BlackRock restores its overweight position in US stocks, saying that the impact of the Middle East conflict is manageable and that AI-driven earnings expectations are rising

Gate News, on April 13, BlackRock strategists resumed their overweight view on U.S. stocks, believing that the impact of the Middle East conflict on global economic growth is “likely to be contained.” After the risk stance was lowered and the outlook turned neutral weeks earlier due to the escalation of the Middle East conflict, the strategists team led by Jean Boivin, head of BlackRock Investment Research, said in a report on Monday local time that they have been watching “two signals that would increase risk exposure,” including signs of shipping normalization through the Strait of Hormuz (a globally important oil shipping route), as well as indications that the war’s impact on the economy is limited.

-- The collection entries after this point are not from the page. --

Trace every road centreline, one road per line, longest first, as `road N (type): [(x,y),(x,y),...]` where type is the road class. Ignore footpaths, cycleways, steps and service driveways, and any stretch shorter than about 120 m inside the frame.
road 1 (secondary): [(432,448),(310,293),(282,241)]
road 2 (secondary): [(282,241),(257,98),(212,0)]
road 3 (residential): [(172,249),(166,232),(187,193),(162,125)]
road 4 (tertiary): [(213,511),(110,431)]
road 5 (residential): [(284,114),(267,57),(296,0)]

The team said, “We’ve seen progress on both fronts,” adding that a recent ceasefire “is crucial,” with the threshold for returning to war “higher.” BlackRock also emphasized the upcoming earnings season, noting that “even during the conflict, expectations for corporate earnings are still rising, partly thanks to AI themes.” For U.S. equities, BlackRock said, “The impact of the Middle East conflict on global growth is manageable, and along with strong earnings expectations—especially for the technology sector—this keeps us in a risk-on posture.”